One common connection pool for all traffic is head-of-line blocking.
Heavy logic on edge with stateful effects.
Disabled tail telemetry - you "can't see" p99.
Production checklist
- There is a hop delay budget and timeouts for it.
- Enabled HTTP/2/3, TLS 1. 3, connection pools and warm-up.
- Cache hierarchy, hot key list, and warm-up strategies.
- Read-local/Write-global and hot key sharding.

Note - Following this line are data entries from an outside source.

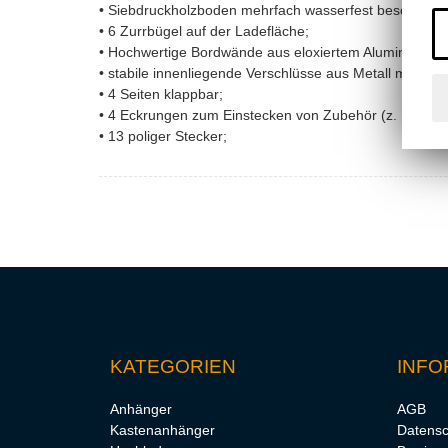
• Siebdruckholzboden mehrfach wasserfest beschichtet
• 6 Zurrbügel auf der Ladefläche;
• Hochwertige Bordwände aus eloxiertem Aluminium, 
• stabile innenliegende Verschlüsse aus Metall mit Fede
• 4 Seiten klappbar;
• 4 Eckrungen zum Einstecken von Zubehör (z. B. Bo
• 13 poliger Stecker;
KATEGORIEN
INFO
Anhänger
AGB
Kastenanhänger
Datensc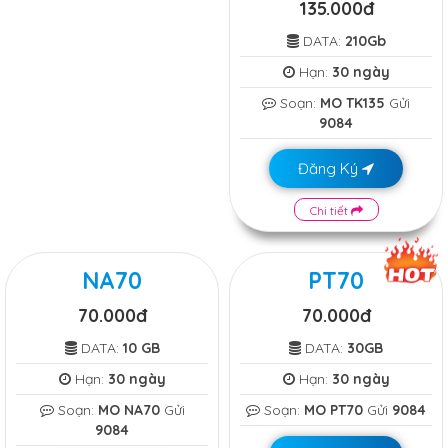
135.000đ
DATA:
210Gb
Hạn:
30 ngày
Soạn:
MO TK135
Gửi
9084
Đăng Ký
Chi tiết
NA70
PT70
70.000đ
70.000đ
DATA:
10 GB
DATA:
30GB
Hạn:
30 ngày
Hạn:
30 ngày
Soạn:
MO NA70
Gửi
Soạn:
MO PT70
Gửi
9084
9084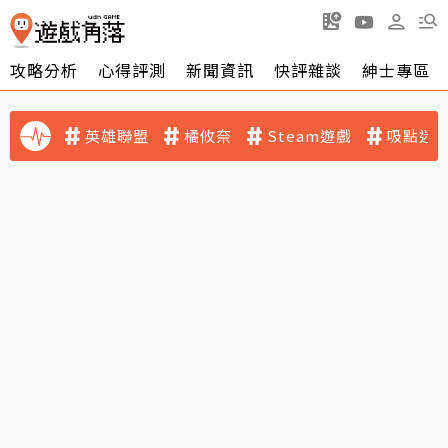
攻略分析
心得評測
新聞資訊
快評雜談
紳士專區
英雄聯盟
橘攸奈
Steam遊戲
吸點迷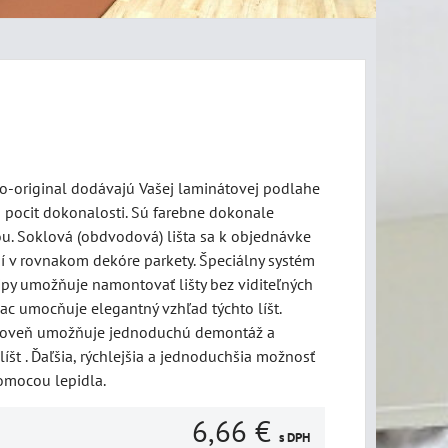
no-original dodávajú Vašej laminátovej podlahe
a pocit dokonalosti. Sú farebne dokonale
u. Soklová (obdvodová) lišta sa k objednávke
dí v rovnakom dekóre parkety. Špeciálny systém
lipy umožňuje namontovať lišty bez viditeľných
viac umocňuje elegantný vzhľad týchto líšt.
roveň umožňuje jednoduchú demontáž a
št . Ďaľšia, rýchlejšia a jednoduchšia možnosť
pomocou lepidla.
6,66 €
s DPH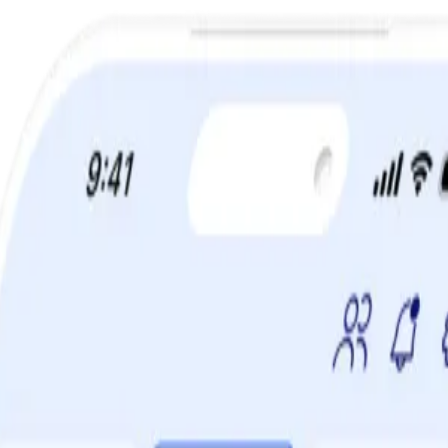
a din viktminskningsresa nu! Spara 50% när du tecknar 12 månaders m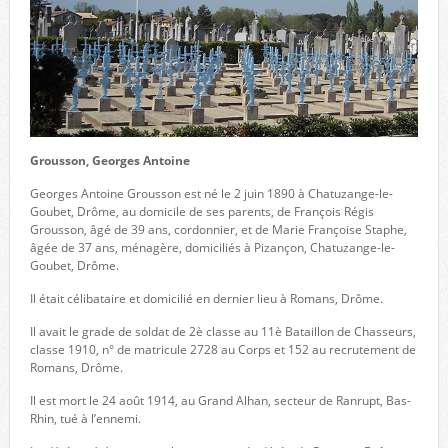
Grousson, Georges Antoine
Georges Antoine Grousson est né le 2 juin 1890 à Chatuzange-le-
Goubet, Drôme, au domicile de ses parents, de François Régis
Grousson, âgé de 39 ans, cordonnier, et de Marie Françoise Staphe,
âgée de 37 ans, ménagère, domiciliés à Pizançon, Chatuzange-le-
Goubet, Drôme.
Il était célibataire et domicilié en dernier lieu à Romans, Drôme.
Il avait le grade de soldat de 2è classe au 11è Bataillon de Chasseurs,
classe 1910, n° de matricule 2728 au Corps et 152 au recrutement de
Romans, Drôme.
Il est mort le 24 août 1914, au Grand Alhan, secteur de Ranrupt, Bas-
Rhin, tué à l’ennemi.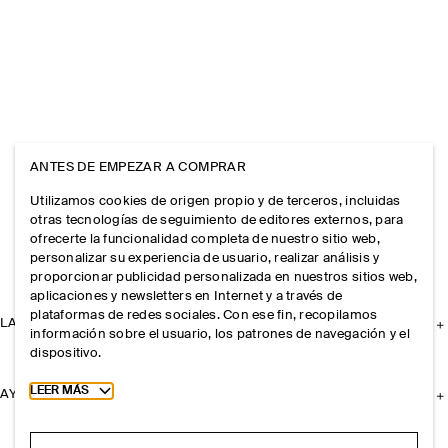
ANTES DE EMPEZAR A COMPRAR
Utilizamos cookies de origen propio y de terceros, incluidas
otras tecnologías de seguimiento de editores externos, para
ofrecerte la funcionalidad completa de nuestro sitio web,
personalizar su experiencia de usuario, realizar análisis y
proporcionar publicidad personalizada en nuestros sitios web,
aplicaciones y newsletters en Internet y a través de
plataformas de redes sociales. Con ese fin, recopilamos
LA EMPRESA
información sobre el usuario, los patrones de navegación y el
dispositivo.
Toggle more cookie information
LEER MÁS
AYUDA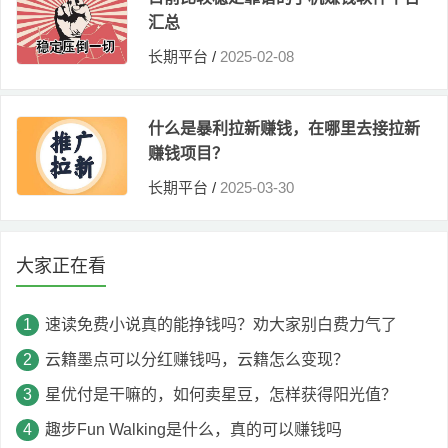
汇总
长期平台
/
2025-02-08
什么是暴利拉新赚钱，在哪里去接拉新
赚钱项目？
长期平台
/
2025-03-30
大家正在看
速读免费小说真的能挣钱吗？劝大家别白费力气了
云籍墨点可以分红赚钱吗，云籍怎么变现？
星优付是干嘛的，如何卖星豆，怎样获得阳光值？
趣步Fun Walking是什么，真的可以赚钱吗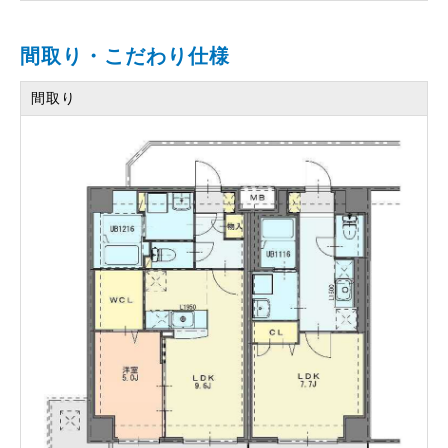
間取り・こだわり仕様
間取り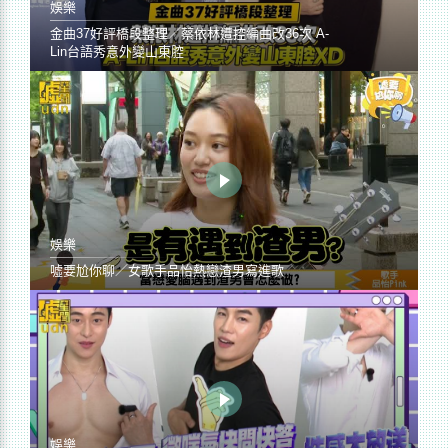
娛樂
金曲37好評橋段整理／蔡依林遭控編曲改36次 A-
Lin台語秀意外變山東腔
娛樂
噓要尬你聊／女歌手品怡熱戀渣男寫進歌
娛樂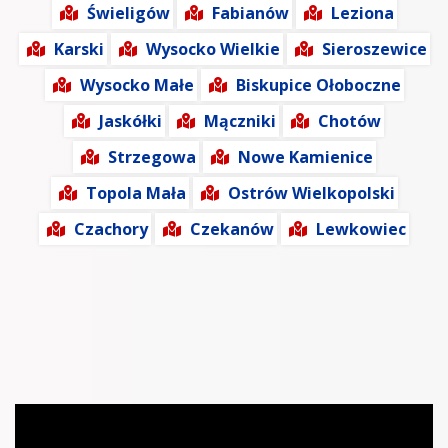
Świeligów
Fabianów
Leziona
Karski
Wysocko Wielkie
Sieroszewice
Wysocko Małe
Biskupice Ołoboczne
Jaskółki
Mączniki
Chotów
Strzegowa
Nowe Kamienice
Topola Mała
Ostrów Wielkopolski
Czachory
Czekanów
Lewkowiec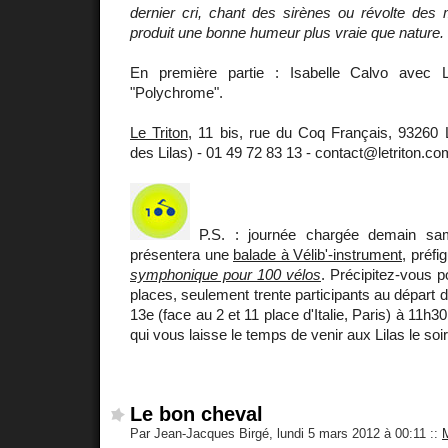
dernier cri, chant des sirènes ou révolte des 
produit une bonne humeur plus vraie que nature.
En première partie : Isabelle Calvo avec 
"Polychrome".
Le Triton
, 11 bis, rue du Coq Français, 93260 
des Lilas) - 01 49 72 83 13 - contact@letriton.co
P.S. : journée chargée demain sa
présentera une
balade à Vélib'-instrument
, préfi
symphonique pour 100 vélos
. Précipitez-vous po
places, seulement trente participants au départ d
13e (face au 2 et 11 place d'Italie, Paris) à 11h3
qui vous laisse le temps de venir aux Lilas le so
Le bon cheval
Par Jean-Jacques Birgé, lundi 5 mars 2012 à 00:11
::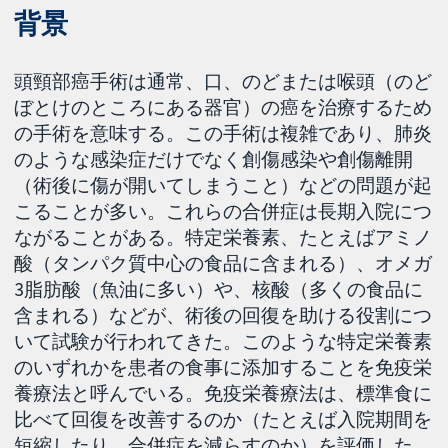
背景
頭頸部癌手術は通常、口、のどまたは喉頭（のど
ぼとけのところにある器官）の癌を治療するため
の手術を意味する。この手術は複雑であり、肺炎
のような感染症だけでなく創傷感染や創傷離開
（術後に傷が開いてしまうこと）などの問題が起
こることが多い。これらの合併症は長期入院につ
ながることがある。特定栄養素、たとえばアミノ
酸（タンパク質中心の食品に含まれる）、オメガ
3脂肪酸（魚油に多い）や、核酸（多くの食品に
含まれる）などが、術後の回復を助ける役割につ
いて試験が行われてきた。このような特定栄養素
のいずれかを患者の食事に添加することを免疫栄
養療法と呼んでいる。免疫栄養療法は、標準食に
比べて回復を改善するのか（たとえば入院期間を
短縮したり、合併症を減らすのか）を評価した。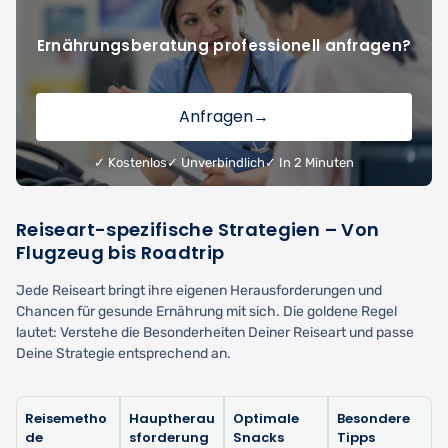
Ernährungsberatung professionell anfragen?
Anfragen
→
✓ Kostenlos
✓ Unverbindlich
✓ In 2 Minuten
Reiseart-spezifische Strategien – Von
Flugzeug bis Roadtrip
Jede Reiseart bringt ihre eigenen Herausforderungen und
Chancen für gesunde Ernährung mit sich. Die goldene Regel
lautet: Verstehe die Besonderheiten Deiner Reiseart und passe
Deine Strategie entsprechend an.
Reisemetho
Hauptherau
Optimale
Besondere
de
sforderung
Snacks
Tipps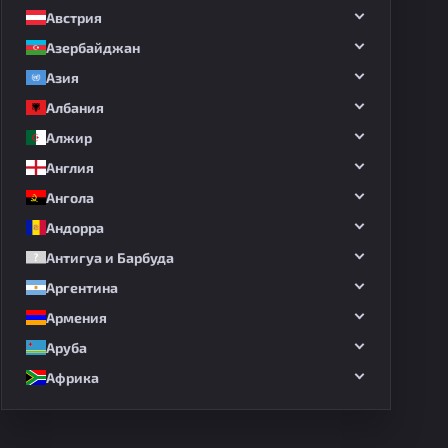
Австрия
Азербайджан
Азия
Албания
Алжир
Англия
Ангола
Андорра
Антигуа и Барбуда
Аргентина
Армения
Аруба
Африка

- Explicit backpressure, small queues, circuit-breakers and bulkheads.
- Retrai with jitter, idempotency, limited hedging.
- Tracing with region/version/client labels; monitoring p95/p99.
- ASN/Mobile synthetic perf tests, cold-start and chaos scripts.
- Degradation procedures and follbacks are documented.
- p95/p99 correspond to SLOs on real load.
FAQ
Why is p99 more important than the average?
Because users are faced with tails, not average. p99 shows "how much really hurts."
Should you include hedging everywhere?
No, it isn't. It is useful for rare tails in critical pathways and only under strict limits/idempotency.
How to reduce a cold start?
Warm up caches/connections, pre-compile/JIT warm up, minimize lazy initializations, warm pools.
Is it possible to "defeat the network"?
Partially: HTTP/3, edge-POP, Anycast, compact payload, connection reuse and reasonable timeouts.
Total
Low latency architecture is a system of arrangements and disciplines: latency budget, data proximity, small queues, predictable retrays, cache hierarchies, correct protocols, and ruthless tail observability. Following these principles, you keep p95/p99 in line without the sacrifice of stability and wallet.